===== Passage for review =====
Re: [PATCH 3/4] writeback: Avoid excessively long inode switching times

Tejun Heo <tj@xxxxxxxxxx> · Tue, 9 Sep 2025 06:56:59 -1000

On Tue, Sep 09, 2025 at 04:44:04PM +0200, Jan Kara wrote:
> With lazytime mount option enabled we can be switching many dirty inodes
> on cgroup exit to the parent cgroup. The numbers observed in practice
> when systemd slice of a large cron job exits can easily reach hundreds
> of thousands or millions. The logic in inode_do_switch_wbs() which sorts
> the inode into appropriate place in b_dirty list of the target wb
> however has linear complexity in the number of dirty inodes thus overall
> time complexity of switching all the inodes is quadratic leading to
> workers being pegged for hours consuming 100% of the CPU and switching
> inodes to the parent wb.
> 
> Simple reproducer of the issue:
>   FILES=10000
>   # Filesystem mounted with lazytime mount option
>   MNT=/mnt/
>   echo "Creating files and switching timestamps"
>   for (( j = 0; j < 50; j ++ )); do
>       mkdir $MNT/dir$j
>       for (( i = 0; i < $FILES; i++ )); do
>           echo "foo" >$MNT/dir$j/file$i
>       done
>       touch -a -t 202501010000 $MNT/dir$j/file*
>   done
>   wait
>   echo "Syncing and flushing"
>   sync
>   echo 3 >/proc/sys/vm/drop_caches
> 
>   echo "Reading all files from a cgroup"
>   mkdir /sys/fs/cgroup/unified/mycg1 || exit
>   echo $$ >/sys/fs/cgroup/unified/mycg1/cgroup.procs || exit
>   for (( j = 0; j < 50; j ++ )); do
>       cat /mnt/dir$j/file* >/dev/null &
>   done
>   wait
>   echo "Switching wbs"
=====
Tasks for this exercise ->
**A.** Please translate this sentence from the patch discussion into Spanish: "The numbers observed in practice when systemd slice of a large cron job exits can easily reach hundreds of thousands or millions."
**B.** Reproduce the part of the patch discussion that starts at "On Tue, Sep" and ends at "the parent wb.".
The lines that come after the patch discussion are separate material.
===== Data for analysis =====
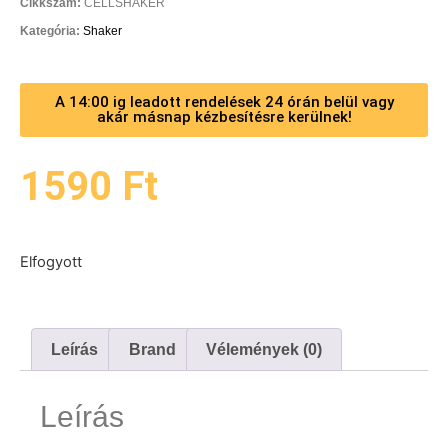
Cikkszám:
CELLSHAKER
Kategória:
Shaker
A 14:00 ig leadott rendelések 24 órán belül vagy
akár másnap kézbesítésre kerülnek!
1590
Ft
Elfogyott
Leírás
Brand
Vélemények (0)
Leírás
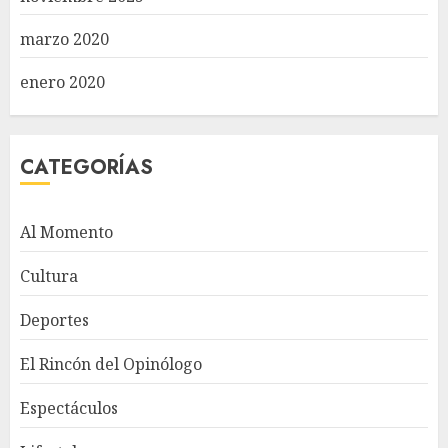
marzo 2020
enero 2020
CATEGORÍAS
Al Momento
Cultura
Deportes
El Rincón del Opinólogo
Espectáculos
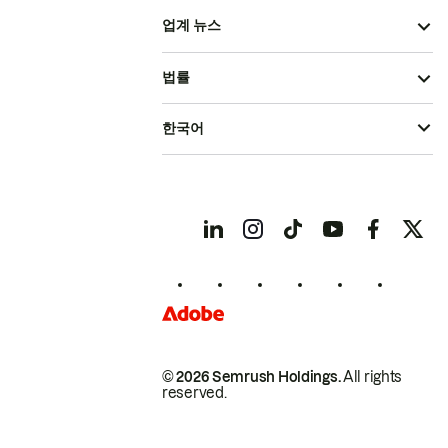
업계 뉴스
법률
한국어
© 2026 Semrush Holdings.
All rights
reserved.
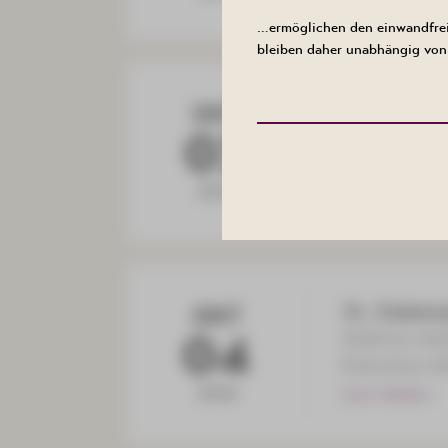
…ermöglichen den einwandfrei
bleiben daher unabhängig von 
KULINARIK
OKT
03
17:00 Uhr
Gaststätte Z
2026
ZUM TERMIN
31. Edelst
OKT
04
10:00 bis 16:
Kulturhaus A
2026
ZUM TERMIN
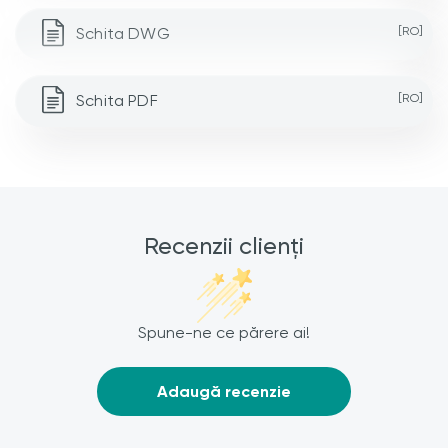
Schita DWG
[RO]
Schita PDF
[RO]
Recenzii clienți
Spune-ne ce părere ai!
Adaugă recenzie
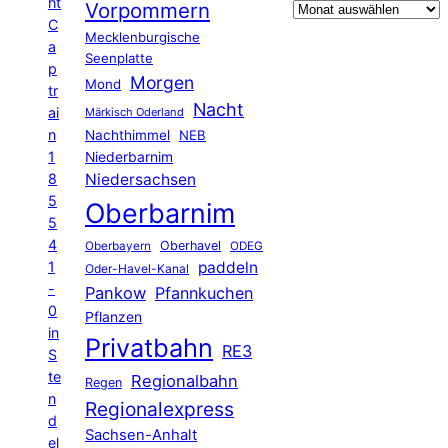
ht
Vorpommern
C
Mecklenburgische
a
Seenplatte
p
Morgen
Mond
tr
Nacht
ai
Märkisch Oderland
n
Nachthimmel
NEB
1
Niederbarnim
8
Niedersachsen
5
Oberbarnim
5
4
Oberhavel
Oberbayern
ODEG
1
paddeln
Oder-Havel-Kanal
-
Pankow
Pfannkuchen
0
Pflanzen
in
Privatbahn
RE3
S
te
Regionalbahn
Regen
n
Regionalexpress
d
Sachsen-Anhalt
el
=====
Answer set ->
**A.** Las cifras observadas en la práctica cuando termina el slice de systemd de un trabajo cron grande pueden alcanzar fácilmente cientos de miles o millones.

**B.**
On Tue, Sep 09, 2025 at 04:44:04PM +0200, Jan Kara wrote:
> With lazytime mount option enabled we can be switching many dirty inodes
> on cgroup exit to the parent cgroup. The numbers observed in practice
> when systemd slice of a large cron job exits can easily reach hundreds
> of thousands or millions. The logic in inode_do_switch_wbs() which sorts
> the inode into appropriate place in b_dirty list of the target wb
> however has linear complexity in the number of dirty inodes thus overall
> time complexity of switching all the inodes is quadratic leading to
> workers being pegged for hours consuming 100% of the CPU and switching
> inodes to the parent wb.